= 2025 Kho Kho World Cup final =

The 2025 Kho Kho World Cup finals were contested between India and Nepal in both the men's and women's editions. Both finals were won by India, which went undefeated throughout the tournament. This was the first time that a Nepali team had participated in a World Cup final in any sport.

== Men's edition ==
India was on offense first, and beat Nepal 54–36. This repeated the result of the opening match of the tournament.

=== 1st turn ===
End-of-turn score: 26–0

The Indian attackers scored mainly through sky dives, with 10 points coming in the first 4 minutes of the turn.

=== 2nd turn ===
End-of-turn score: 26–18 (+0 vs +18)

Janak Chand and Suraj Pujara were the highest-scoring Nepali attackers.

=== 3rd turn ===
End-of-turn score: 54–18 (+28 vs +0)

=== 4th turn ===
End-of-turn score: 54–36 (+0 vs +18)

== Women's edition ==
India was on offense first, and beat Nepal 78–40.

=== 1st turn ===
End-of-turn score: 34–0

Seven of the first nine Nepali defenders were dismissed through running touches.

=== 2nd turn ===
End-of-turn score: 35–24 (+1 vs +24)

It took over a minute for the first Nepali tag to be made.

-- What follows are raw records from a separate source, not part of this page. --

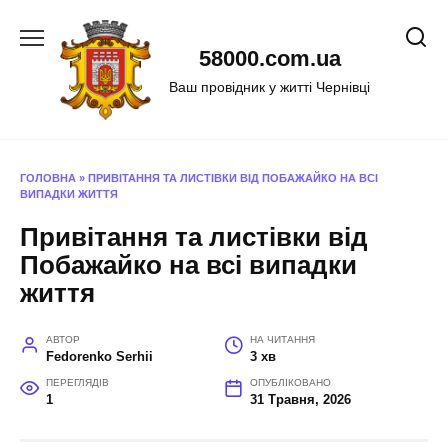
Перейти
до
58000.com.ua
вмісту
Ваш провідник у житті Чернівці
ГОЛОВНА
»
ПРИВІТАННЯ ТА ЛИСТІВКИ ВІД ПОБАЖАЙКО НА ВСІ
ВИПАДКИ ЖИТТЯ
Привітання та листівки від
Побажайко на всі випадки
життя
АВТОР
НА ЧИТАННЯ
Fedorenko Serhii
3 хв
ПЕРЕГЛЯДІВ
ОПУБЛІКОВАНО
1
31 Травня, 2026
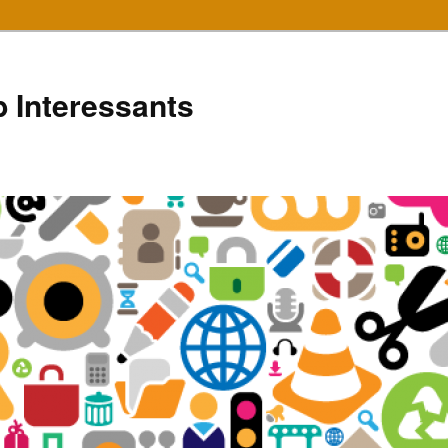
 Interessants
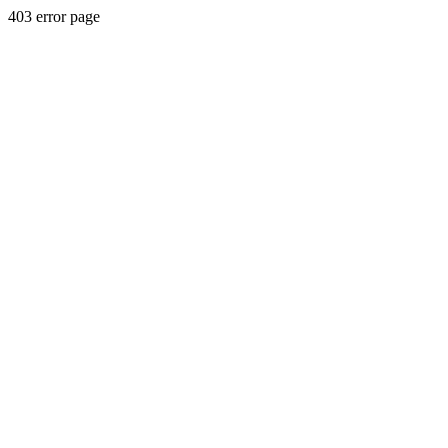
403 error page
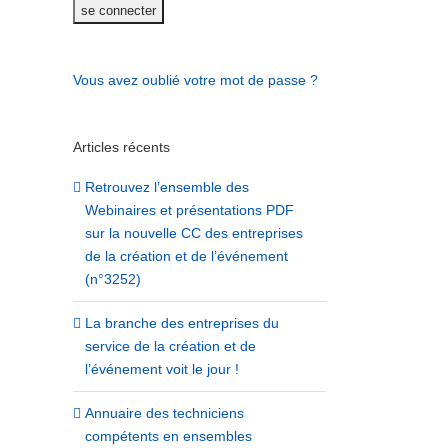
Vous avez oublié votre mot de passe ?
Articles récents
Retrouvez l’ensemble des
Webinaires et présentations PDF
sur la nouvelle CC des entreprises
de la création et de l’événement
(n°3252)
La branche des entreprises du
service de la création et de
l’événement voit le jour !
Annuaire des techniciens
compétents en ensembles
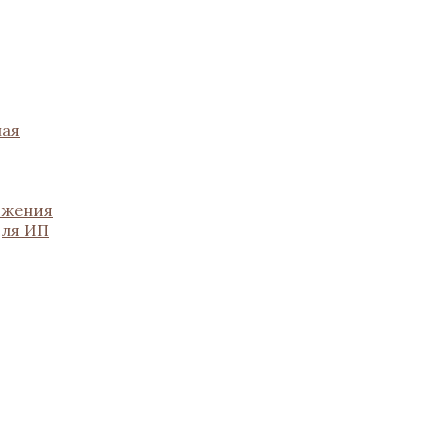
ная
ожения
для ИП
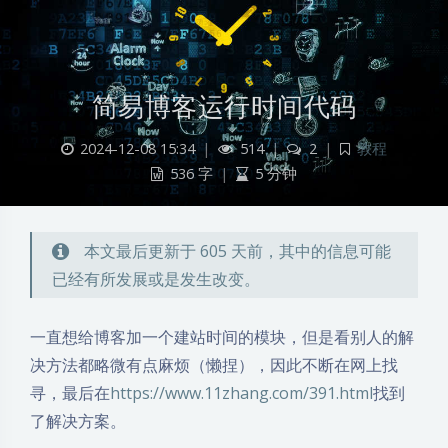
简易博客运行时间代码
2024-12-08 15:34
|
514
|
2
|
教程
536 字
|
5 分钟
本文最后更新于 605 天前，其中的信息可能
已经有所发展或是发生改变。
一直想给博客加一个建站时间的模块，但是看别人的解
决方法都略微有点麻烦（懒捏），因此不断在网上找
寻，最后在
https://www.11zhang.com/391.html
找到
了解决方案。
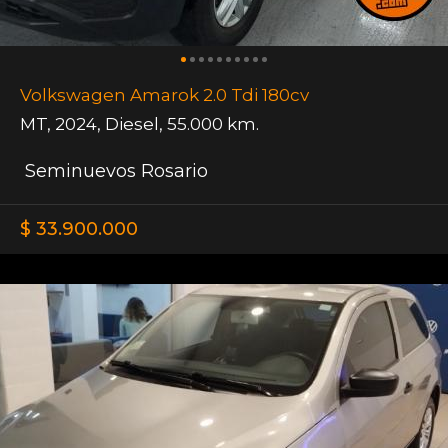
Volkswagen Amarok 2.0 Tdi 180cv
MT
,
2024
,
Diesel
,
55.000 km.
Seminuevos Rosario
$ 33.900.000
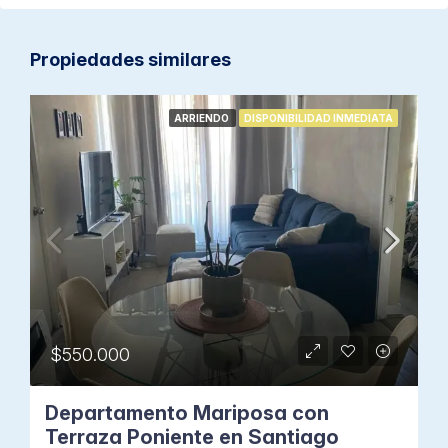
Propiedades similares
ARRIENDO
DISPONIBILIDAD INMEDIATA
$550.000
Departamento Mariposa con
Terraza Poniente en Santiago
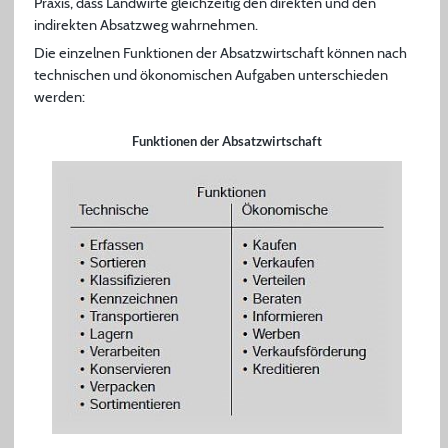
Praxis, dass Landwirte gleichzeitig den direkten und den
indirekten Absatzweg wahrnehmen.
Die einzelnen Funktionen der Absatzwirtschaft können nach
technischen und ökonomischen Aufgaben unterschieden
werden:
Funktionen der Absatzwirtschaft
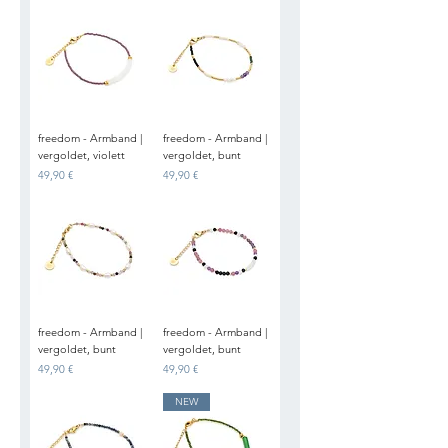
freedom - Armband |
freedom - Armband |
vergoldet, violett
vergoldet, bunt
Preis
Preis
49,90 €
49,90 €
freedom - Armband |
freedom - Armband |
vergoldet, bunt
vergoldet, bunt
Preis
Preis
49,90 €
49,90 €
NEW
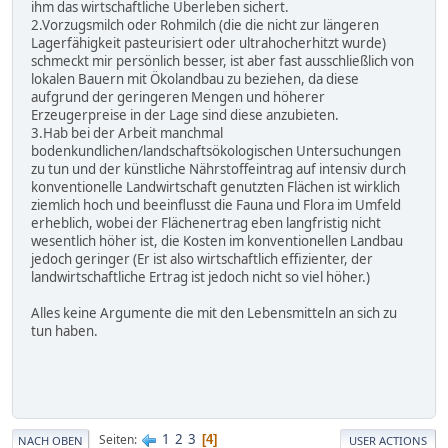
ihm das wirtschaftliche Überleben sichert.
2.Vorzugsmilch oder Rohmilch (die die nicht zur längeren
Lagerfähigkeit pasteurisiert oder ultrahocherhitzt wurde)
schmeckt mir persönlich besser, ist aber fast ausschließlich von
lokalen Bauern mit Ökolandbau zu beziehen, da diese
aufgrund der geringeren Mengen und höherer
Erzeugerpreise in der Lage sind diese anzubieten.
3.Hab bei der Arbeit manchmal
bodenkundlichen/landschaftsökologischen Untersuchungen
zu tun und der künstliche Nährstoffeintrag auf intensiv durch
konventionelle Landwirtschaft genutzten Flächen ist wirklich
ziemlich hoch und beeinflusst die Fauna und Flora im Umfeld
erheblich, wobei der Flächenertrag eben langfristig nicht
wesentlich höher ist, die Kosten im konventionellen Landbau
jedoch geringer (Er ist also wirtschaftlich effizienter, der
landwirtschaftliche Ertrag ist jedoch nicht so viel höher.)
Alles keine Argumente die mit den Lebensmitteln an sich zu
tun haben.
1
2
3
Seiten
4
NACH OBEN
USER ACTIONS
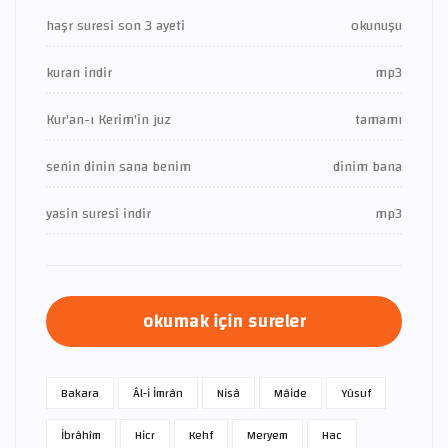
haşr suresi son 3 ayeti
okunuşu
kuran indir
mp3
Kur'an-ı Kerim'in juz
tamamı
senin dinin sana benim
dinim bana
yasin suresi indir
mp3
okumak için sureler
Bakara
Âl-i İmrân
Nisâ
Mâide
Yûsuf
İbrâhîm
Hicr
Kehf
Meryem
Hac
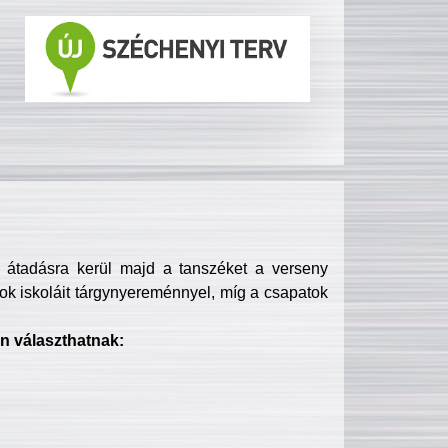
s átadásra kerül majd a tanszéket a verseny
ok iskoláit tárgynyereménnyel, míg a csapatok
n választhatnak:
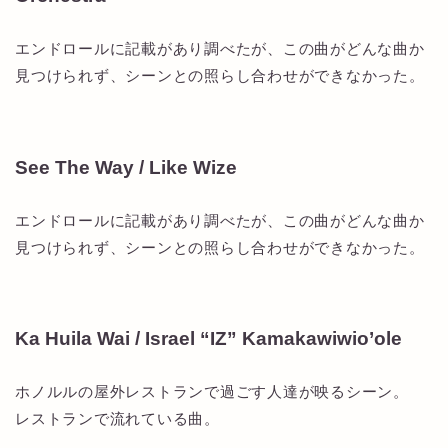
エンドロールに記載があり調べたが、この曲がどんな曲か
見つけられず、シーンとの照らし合わせができなかった。
See The Way / Like Wize
エンドロールに記載があり調べたが、この曲がどんな曲か
見つけられず、シーンとの照らし合わせができなかった。
Ka Huila Wai / Israel “IZ” Kamakawiwio’ole
ホノルルの屋外レストランで過ごす人達が映るシーン。
レストランで流れている曲。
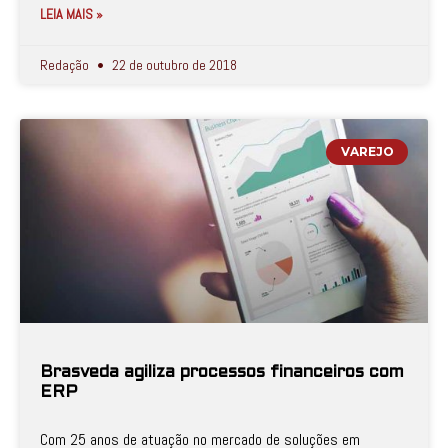
LEIA MAIS »
Redação
22 de outubro de 2018
VAREJO
Brasveda agiliza processos financeiros com
ERP
Com 25 anos de atuação no mercado de soluções em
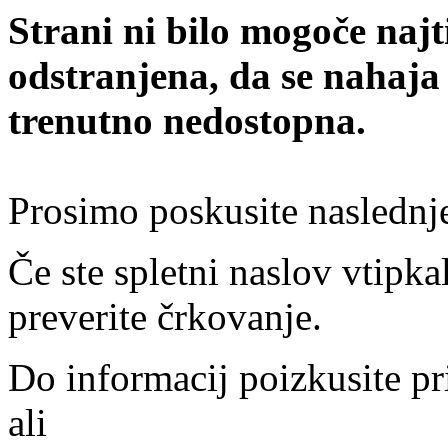
Strani ni bilo mogoče najt
odstranjena, da se nahaja
trenutno nedostopna.
Prosimo poskusite naslednj
Če ste spletni naslov vtipkal
preverite črkovanje.
Do informacij poizkusite pr
ali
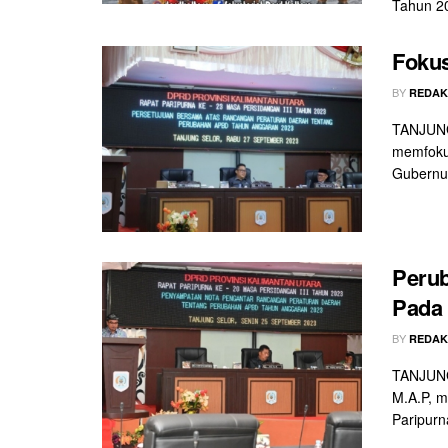
Tahun 20
Foku
BY
REDAK
TANJUNG 
memfoku
Gubernur
Perub
Pada 
BY
REDAK
TANJUNG 
M.A.P, m
Paripurn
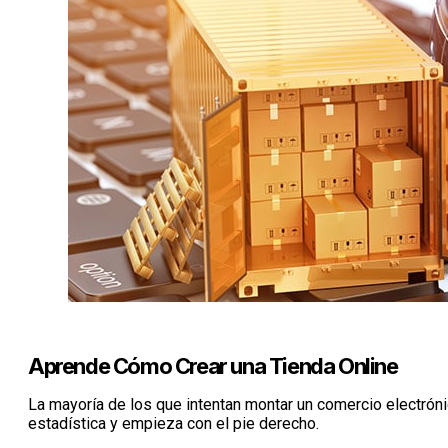
Aprende Cómo Crear una Tienda Online
La mayoría de los que intentan montar un comercio electróni
estadística y empieza con el pie derecho.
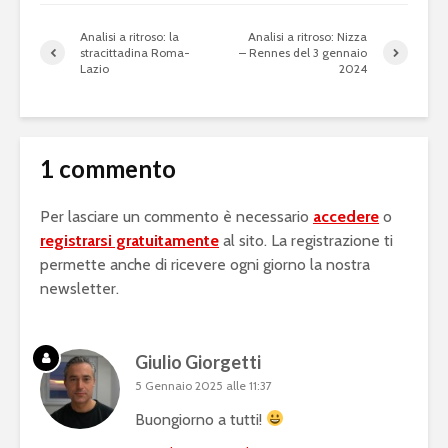
Analisi a ritroso: la
Analisi a ritroso: Nizza
stracittadina Roma-
– Rennes del 3 gennaio
Lazio
2024
1 commento
Per lasciare un commento è necessario
accedere
o
registrarsi gratuitamente
al sito. La registrazione ti
permette anche di ricevere ogni giorno la nostra
newsletter.
Giulio Giorgetti
5 Gennaio 2025 alle 11:37
Buongiorno a tutti!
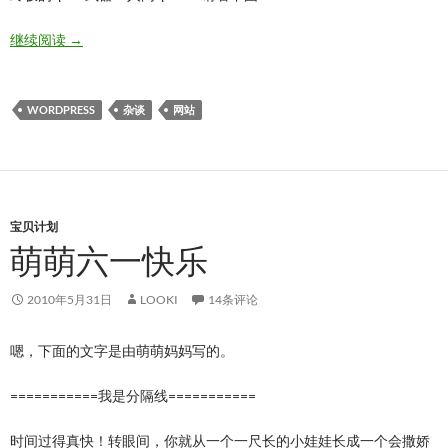
叫我说什么好呢
继续阅读
→
WORDPRESS
杂谈
网站
宝贝计划
萌萌六一快乐
2010年5月31日
LOOKI
14条评论
嗯，下面的文字是由萌萌妈妈写的。
===========我是分隔线===========
时间过得真快！转眼间，你就从一个一尺长的小娃娃长成一个会撒娇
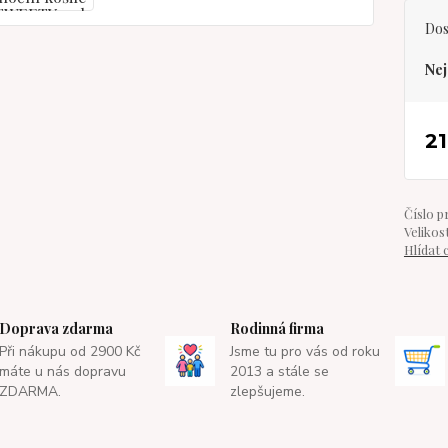
Dos
Nej
21
Číslo p
Velikost
Hlídat 
Doprava zdarma
Rodinná firma
Při nákupu od 2900 Kč
Jsme tu pro vás od roku
máte u nás dopravu
2013 a stále se
ZDARMA.
zlepšujeme.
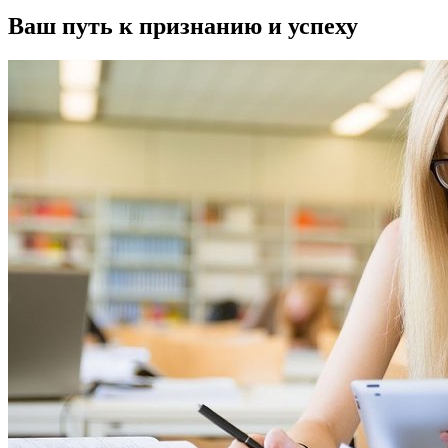
Ваш путь к признанию и успеху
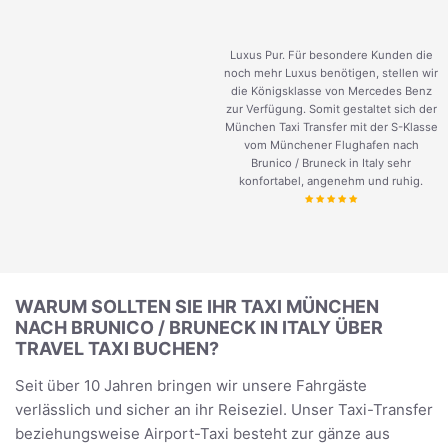
Luxus Pur. Für besondere Kunden die
noch mehr Luxus benötigen, stellen wir
die Königsklasse von Mercedes Benz
zur Verfügung. Somit gestaltet sich der
München Taxi Transfer mit der S-Klasse
vom Münchener Flughafen nach
Brunico / Bruneck in Italy sehr
konfortabel, angenehm und ruhig.
WARUM SOLLTEN SIE IHR TAXI MÜNCHEN
NACH BRUNICO / BRUNECK IN ITALY ÜBER
TRAVEL TAXI BUCHEN?
Seit über 10 Jahren bringen wir unsere Fahrgäste
verlässlich und sicher an ihr Reiseziel. Unser Taxi-Transfer
beziehungsweise Airport-Taxi besteht zur gänze aus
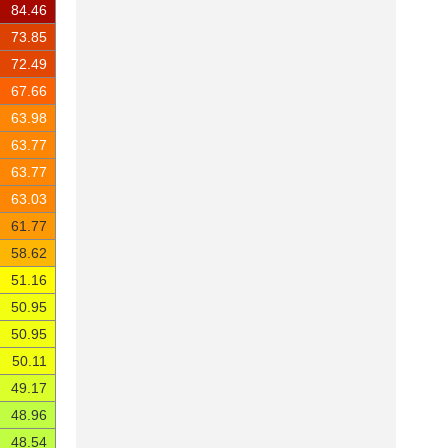
84.46
73.85
72.49
67.66
63.98
63.77
63.77
63.03
61.77
58.62
51.16
50.95
50.95
50.11
49.17
48.96
48.54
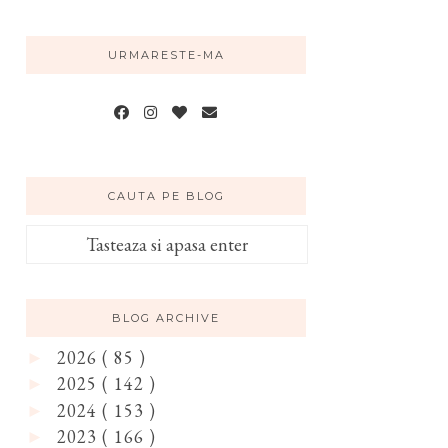
URMARESTE-MA
CAUTA PE BLOG
BLOG ARCHIVE
2026
( 85 )
►
2025
( 142 )
►
2024
( 153 )
►
2023
( 166 )
►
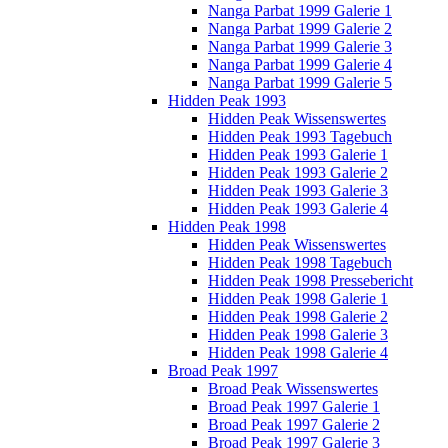
Nanga Parbat 1999 Galerie 1
Nanga Parbat 1999 Galerie 2
Nanga Parbat 1999 Galerie 3
Nanga Parbat 1999 Galerie 4
Nanga Parbat 1999 Galerie 5
Hidden Peak 1993
Hidden Peak Wissenswertes
Hidden Peak 1993 Tagebuch
Hidden Peak 1993 Galerie 1
Hidden Peak 1993 Galerie 2
Hidden Peak 1993 Galerie 3
Hidden Peak 1993 Galerie 4
Hidden Peak 1998
Hidden Peak Wissenswertes
Hidden Peak 1998 Tagebuch
Hidden Peak 1998 Pressebericht
Hidden Peak 1998 Galerie 1
Hidden Peak 1998 Galerie 2
Hidden Peak 1998 Galerie 3
Hidden Peak 1998 Galerie 4
Broad Peak 1997
Broad Peak Wissenswertes
Broad Peak 1997 Galerie 1
Broad Peak 1997 Galerie 2
Broad Peak 1997 Galerie 3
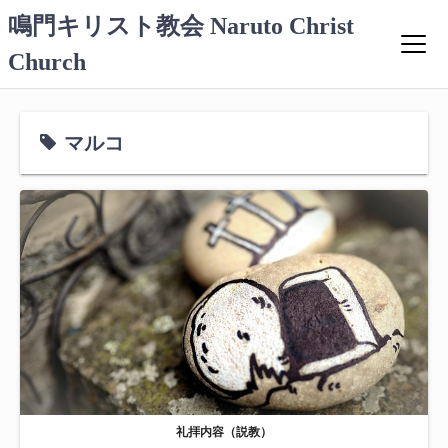
コ
鳴門キリスト教会 Naruto Christ
ン
Church
テ
ン
ツ
へ
マルコ
ス
キ
ッ
プ
礼拝内容（説教）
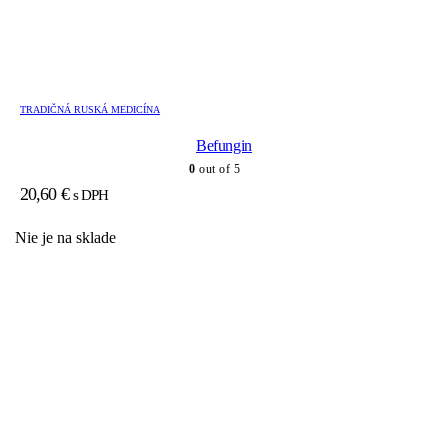
TRADIČNÁ RUSKÁ MEDICÍNA
Befungin
0
out of 5
20,60
€
s DPH
Nie je na sklade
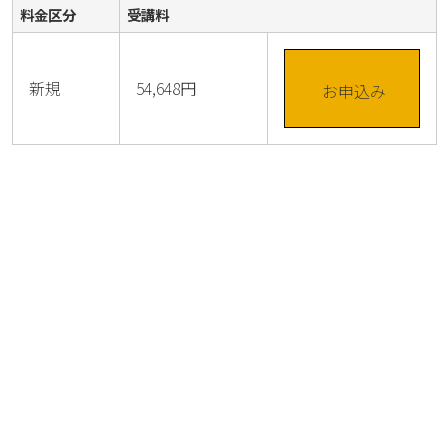
料金区分
受講料
新規
54,648円
お申込み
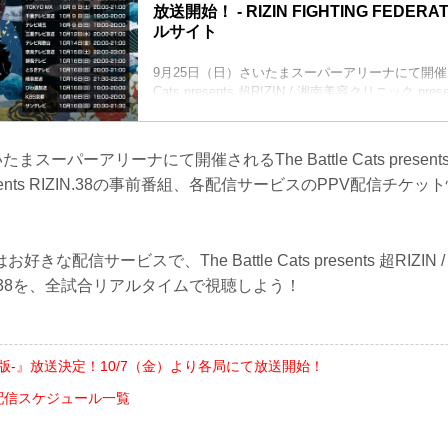
放送開始！ - RIZIN FIGHTING FEDER
ルサイト
9月25日（日）さいたまスーパーアリーナにて開催された
Cats presents 超RIZIN / 湘南美容クリニック prese
が『超RIZIN -完全版-』として放送されることが
放送されるテレビ局、放送日時は以下の通りだ！
超RIZIN -完全版- 放送スケジュール一覧
スーパーアリーナにて開催されるThe Battle Cats presents 
放送日 放送時間 放送局 URL
sents RIZIN.38の事前番組、各配信サービスのPPV配信チケ
10/7(金) 19:00~20:00 テレビ神奈川
10/8(土) 20:00~21:00 TOKYO MX
1...
な配信サービスで、The Battle Cats presents 超RIZI
RIZIN.38を、全試合リアルタイムで視聴しよう！
完全版-』放送決定！10/7（金）より各局にて放送開始！
PV配信スケジュール一覧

The first batch of Indian defenders achieved a 1-point Dream Run, which ended with Chaithra B being dismissed shortly after the 3-minute mark.

=== 3rd turn ===
End-of-turn score: 73–24 (+38 vs + 0)

=== 4th turn ===
End-of-turn score: 78–40 (+5 vs +16)

Chaithra B helped India secure victory by achieving another Dream Run, this time scoring 5 points and lasting 5 minutes and 14 seconds.